Inflated Refund Claims

This is a VAT fraud scheme through which traders acquire invoices for purchases they never make. Their intent is to claim more refunds from tax-collecting authorities than they deserve. Such traders acquire fake invoices because invoices are needed to claim refunds. (Invoices give evidence of merchandise purchases which traders have made and on which they have paid refundable VAT.) There is an established crime network dealing in such fabricated invoices, which business people purchase to defraud government.

Underreported Sales

Traders conceal their actual amount of sales from domestic markets in order to evade their obligation to charge VAT on these sales. Such a fraud is designed to enable them to claim more refunds (credits) than they deserve. In addition, this scheme has the natural potential of boosting the business of such traders because it will encourage patronage on account of the relatively cheap goods and services the traders offer buyers.

Fictitious Traders

Traders set up unreal enterprises and register them for VAT, thus creating fictitious traders of themselves. They make fake commodity purchases and sales, and defraud the authorities by the registration of their non-existent business transactions. Their aim is to have grounds for VAT-refund claims. In addition to setting up fake enterprises, they make fake export invoices. To avoid being exposed, they try to make fast profits and to disappear quickly.

Domestic Sales Disguised As Exports

Under this scheme, traders sell goods and services on a domestic market but claim to have sold them on an export market. For this purpose, they acquire fake export invoices. Fake export invoices contain claims about the amount of purchases greater than the actual amount such traders made. Such fabricated invoices apparently justify their claims to greater VAT payments and therefore to greater VAT refunds.

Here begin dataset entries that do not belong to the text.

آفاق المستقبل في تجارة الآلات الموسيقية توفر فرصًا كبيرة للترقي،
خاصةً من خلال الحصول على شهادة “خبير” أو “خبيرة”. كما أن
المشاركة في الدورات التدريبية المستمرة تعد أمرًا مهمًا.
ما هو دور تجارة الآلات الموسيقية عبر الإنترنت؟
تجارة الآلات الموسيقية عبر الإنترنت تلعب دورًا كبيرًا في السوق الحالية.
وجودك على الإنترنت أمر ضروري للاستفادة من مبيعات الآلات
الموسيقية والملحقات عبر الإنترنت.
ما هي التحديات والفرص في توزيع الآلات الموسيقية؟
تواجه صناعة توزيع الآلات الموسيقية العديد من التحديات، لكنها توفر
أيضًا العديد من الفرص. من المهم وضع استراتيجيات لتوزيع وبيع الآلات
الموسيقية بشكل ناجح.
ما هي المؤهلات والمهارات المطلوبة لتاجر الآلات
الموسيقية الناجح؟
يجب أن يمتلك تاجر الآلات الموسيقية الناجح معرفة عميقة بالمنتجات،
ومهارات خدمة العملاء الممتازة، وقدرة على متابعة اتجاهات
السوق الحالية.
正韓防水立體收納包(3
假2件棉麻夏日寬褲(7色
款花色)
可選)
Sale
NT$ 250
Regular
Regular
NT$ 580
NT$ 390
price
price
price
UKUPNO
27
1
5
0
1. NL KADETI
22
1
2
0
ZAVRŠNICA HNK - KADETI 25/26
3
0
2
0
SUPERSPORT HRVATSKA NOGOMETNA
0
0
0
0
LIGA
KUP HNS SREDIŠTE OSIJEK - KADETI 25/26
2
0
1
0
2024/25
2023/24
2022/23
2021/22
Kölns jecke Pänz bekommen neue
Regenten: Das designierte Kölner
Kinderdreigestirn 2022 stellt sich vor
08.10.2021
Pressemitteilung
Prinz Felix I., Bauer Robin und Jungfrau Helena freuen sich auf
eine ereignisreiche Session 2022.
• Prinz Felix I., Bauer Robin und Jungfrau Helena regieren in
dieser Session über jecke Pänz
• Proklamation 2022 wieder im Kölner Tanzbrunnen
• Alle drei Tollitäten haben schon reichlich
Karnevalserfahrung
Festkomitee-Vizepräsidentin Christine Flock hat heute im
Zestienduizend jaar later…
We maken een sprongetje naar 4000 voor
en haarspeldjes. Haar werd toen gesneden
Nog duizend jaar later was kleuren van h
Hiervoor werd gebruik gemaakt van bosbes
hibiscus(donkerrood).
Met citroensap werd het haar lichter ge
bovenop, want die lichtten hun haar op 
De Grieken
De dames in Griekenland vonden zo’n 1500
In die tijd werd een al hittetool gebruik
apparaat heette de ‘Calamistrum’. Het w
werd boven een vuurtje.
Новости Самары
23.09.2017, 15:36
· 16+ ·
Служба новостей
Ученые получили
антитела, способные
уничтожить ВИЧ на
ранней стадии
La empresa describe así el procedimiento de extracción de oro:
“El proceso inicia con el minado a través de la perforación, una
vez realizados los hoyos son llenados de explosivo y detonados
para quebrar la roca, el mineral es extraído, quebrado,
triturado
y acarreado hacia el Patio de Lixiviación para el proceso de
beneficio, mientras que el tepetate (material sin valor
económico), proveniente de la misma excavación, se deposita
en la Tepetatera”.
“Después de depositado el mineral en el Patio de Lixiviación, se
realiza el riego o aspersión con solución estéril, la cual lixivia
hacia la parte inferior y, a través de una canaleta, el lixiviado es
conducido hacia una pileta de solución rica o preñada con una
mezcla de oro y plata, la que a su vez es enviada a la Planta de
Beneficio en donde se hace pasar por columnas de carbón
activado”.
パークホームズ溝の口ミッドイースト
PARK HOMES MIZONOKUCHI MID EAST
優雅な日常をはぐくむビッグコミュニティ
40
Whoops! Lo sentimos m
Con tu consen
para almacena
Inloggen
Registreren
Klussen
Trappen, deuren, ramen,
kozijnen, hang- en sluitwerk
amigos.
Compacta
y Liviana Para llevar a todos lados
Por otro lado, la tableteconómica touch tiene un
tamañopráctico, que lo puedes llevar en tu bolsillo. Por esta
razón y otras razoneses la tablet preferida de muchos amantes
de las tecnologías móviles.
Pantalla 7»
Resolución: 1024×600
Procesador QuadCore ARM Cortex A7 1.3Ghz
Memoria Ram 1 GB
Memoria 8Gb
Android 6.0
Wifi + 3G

Missing Trader Intra-EU Fraud

This fraud allows traders to evade their VAT obligations in two different EU countries by capitalizing on goods or services that are in high demand in a particular EU country. For instance, after registering for VAT in one EU country, say, France, they can purchase goods and services that are in high demand in Ireland on which they cleverly avoid paying VAT. They then return to France to quickly sell such goods or services at VAT-inclusive prices (having registered for VAT there). Thereafter, they quickly disappear without paying their VAT.